The field of data/information integration currently consists of variety of technologies for similar purposes, to transform and move data from sources into targets. In the ETL (Extract-Transform-Load) context data is retrieved from and saved to transactional data stores such as databases or files (XML, COBOL). EAI (Enterprise Application Integration) data sources and targets are typically messaging queues used in order to interconnect applications inside an organization. Business Intelligence is just one of many sectors where this integration technology is used to improve business processes. EII (Enterprise Information Integration) lives almost in the same domain but focuses on providing a consolidated and consistent view on the (most likely distributed, heterogeneous) data landscape of a company. Online data streaming is an emerging field and focuses on real-time data analysis. It finds its use especially in online trading application.
The goal of Ohua is to unify ETL, EAI and online data streaming into one system. This is a very challenging task considering the various requirements that each of these technologies has: ETL requires exactly-once delivery semantics even in the event of system failures, EAI needs transactional semantics for the data processing and for online data streaming near real-time data delivery are essential. While fault tolerance is sufficient for ETL high availability is indispensible for online trading applications. In addition to that each of these systems needs to be highly extensible to adapt quickly, scale to very large volumes of data and process data very efficiently.

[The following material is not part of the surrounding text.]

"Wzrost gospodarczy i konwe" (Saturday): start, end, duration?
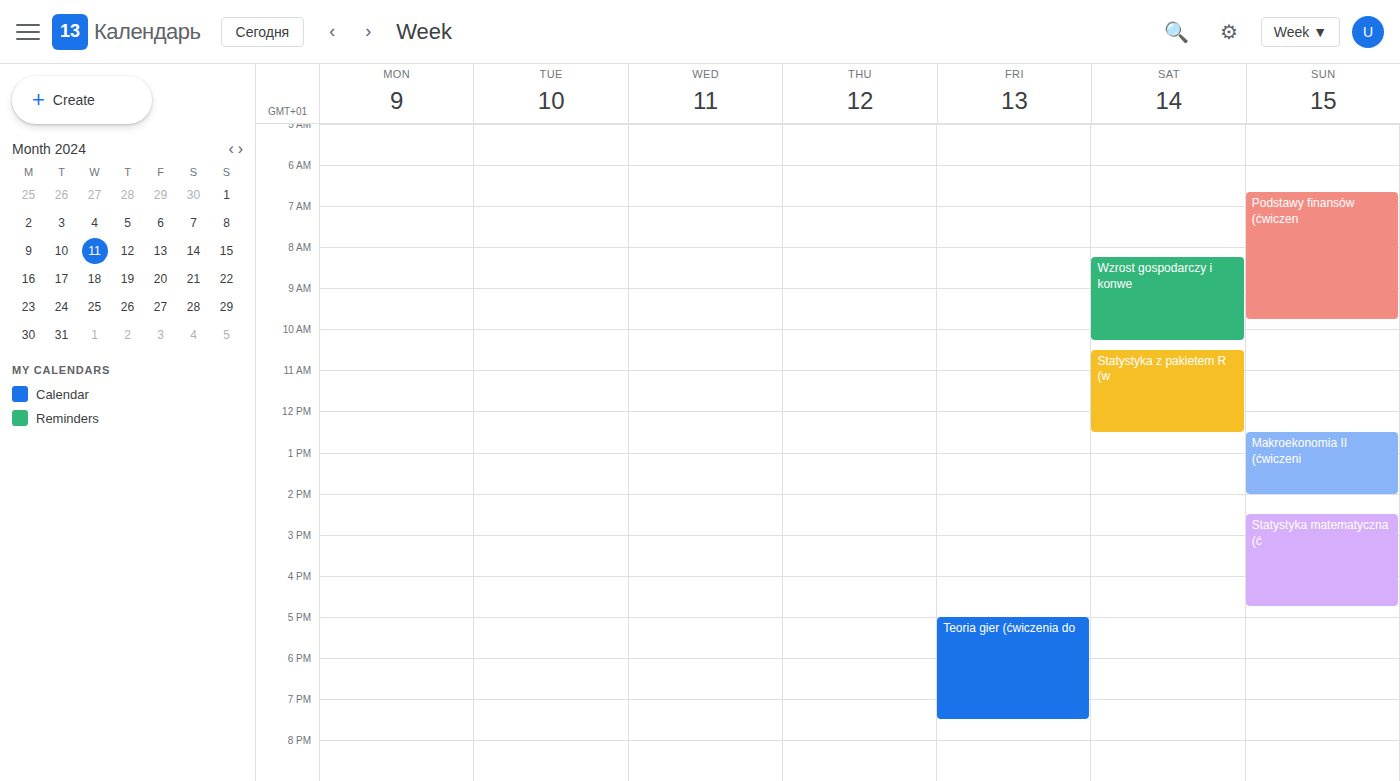
8:15 AM to 10:15 AM, 2 hours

The core of the Ohua system is a data streaming engine particularly designed for MPP deployment scenarios. The user specifies (directed acyclic) graphs where data travels through the system among the arcs in FIFO order and each node (operator) represents a unit of computation to be performed on the data. Data is retrieved from and written to a variety of sources such as databases, files, messaging queues, web services etc.

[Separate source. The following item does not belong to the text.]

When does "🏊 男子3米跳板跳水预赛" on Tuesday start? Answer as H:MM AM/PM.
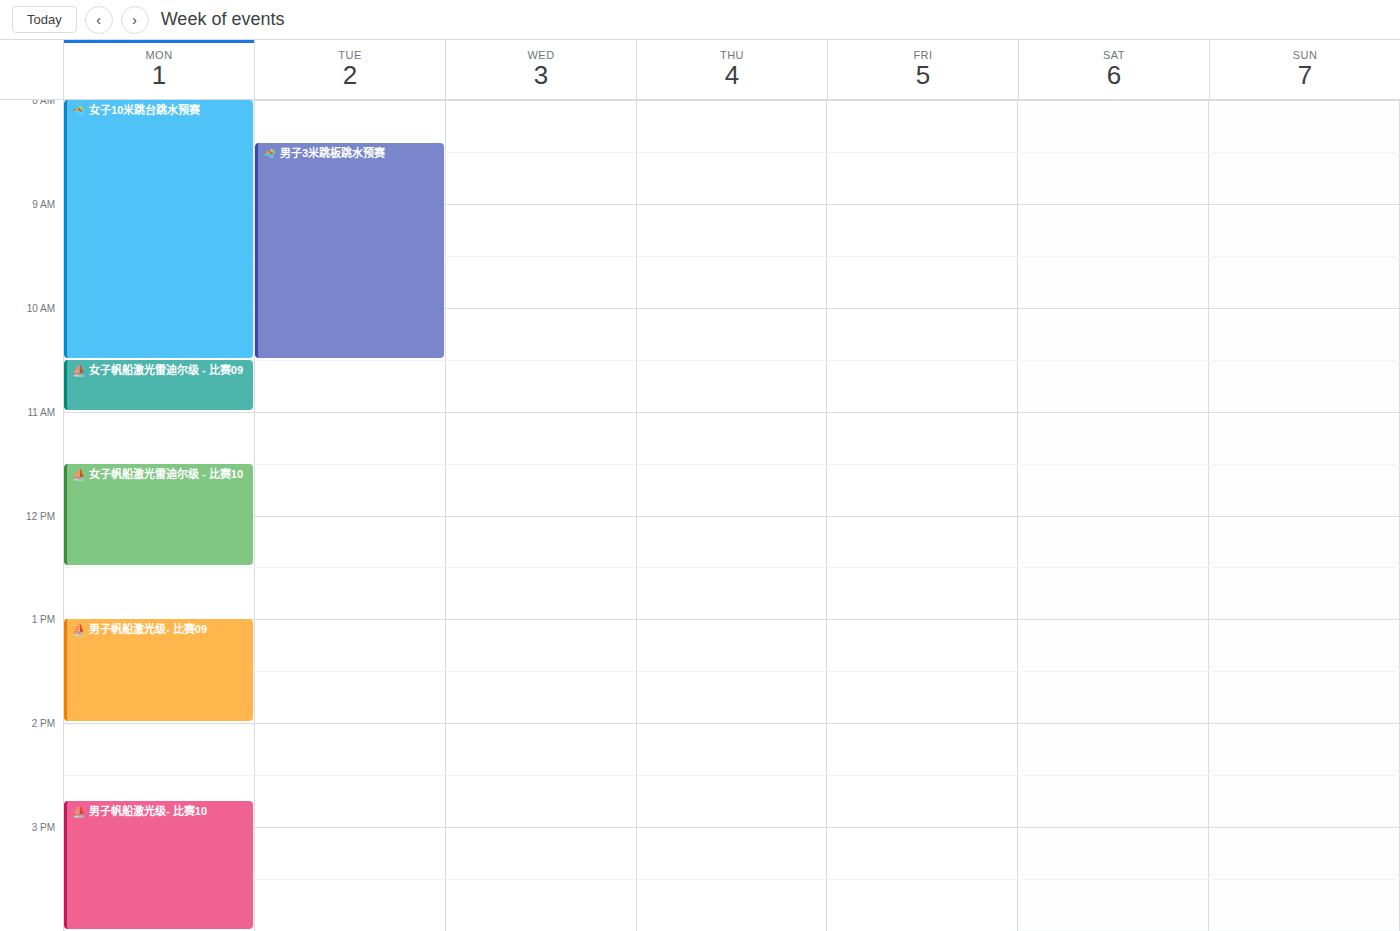
8:25 AM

Ohua fulfills the above stated requirements by defining a fault tolerance framework that takes checkpoints transparently online without stopping the processing and recover from them once a failure has occurred. Additionally Ohua provides exactly-once delivery semantics to operators with side-effects to (transactional) resources (databases, XML files, etc.) at low overhead costs even in the presence of system crashes. High extensibility is assured by opposing only minor effort on operator authors.